To do
Your reproduction of the entries should be exact and should contain no pictures.

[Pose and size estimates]
◇ ◇ ◇
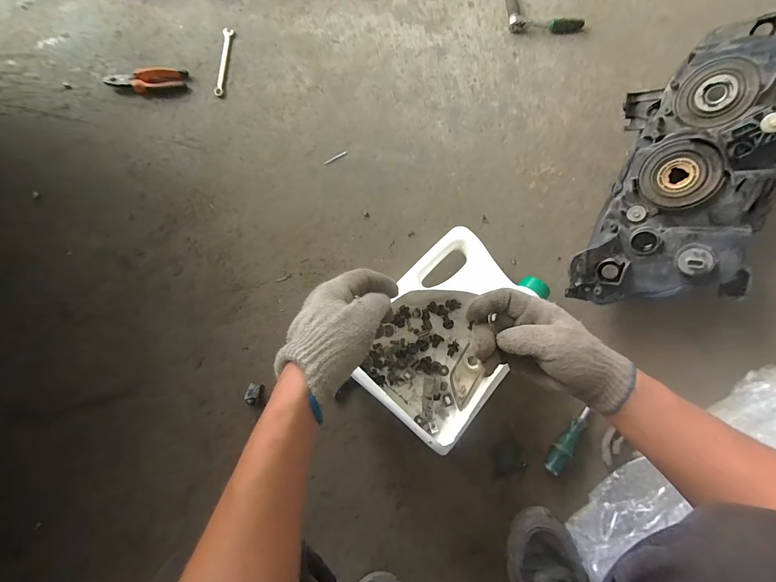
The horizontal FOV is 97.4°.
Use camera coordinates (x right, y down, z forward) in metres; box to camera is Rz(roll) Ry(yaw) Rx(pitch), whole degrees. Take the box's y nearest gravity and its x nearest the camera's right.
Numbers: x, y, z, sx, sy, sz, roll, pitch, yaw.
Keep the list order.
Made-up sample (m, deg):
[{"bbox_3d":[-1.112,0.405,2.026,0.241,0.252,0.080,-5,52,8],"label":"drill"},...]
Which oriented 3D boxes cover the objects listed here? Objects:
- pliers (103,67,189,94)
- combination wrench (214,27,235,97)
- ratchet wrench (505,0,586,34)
◇ ◇ ◇
Final answer
The horizontal FOV is 97.4°.
Use camera coordinates (x right, y down, z forward) in metres; box to camera is Rz(roll) Ry(yaw) Rx(pitch), whole degrees. Take the box's y nearest gravity and its x nearest the camera's right.
Numbers: x, y, z, sx, sy, sz, roll, pitch, yaw.
Keep the list order.
Made-up sample (m, deg):
[{"bbox_3d":[-1.112,0.405,2.026,0.241,0.252,0.080,-5,52,8],"label":"drill"},...]
Which oriented 3D boxes cover the objects listed here? Objects:
- pliers (103,67,189,94)
- combination wrench (214,27,235,97)
- ratchet wrench (505,0,586,34)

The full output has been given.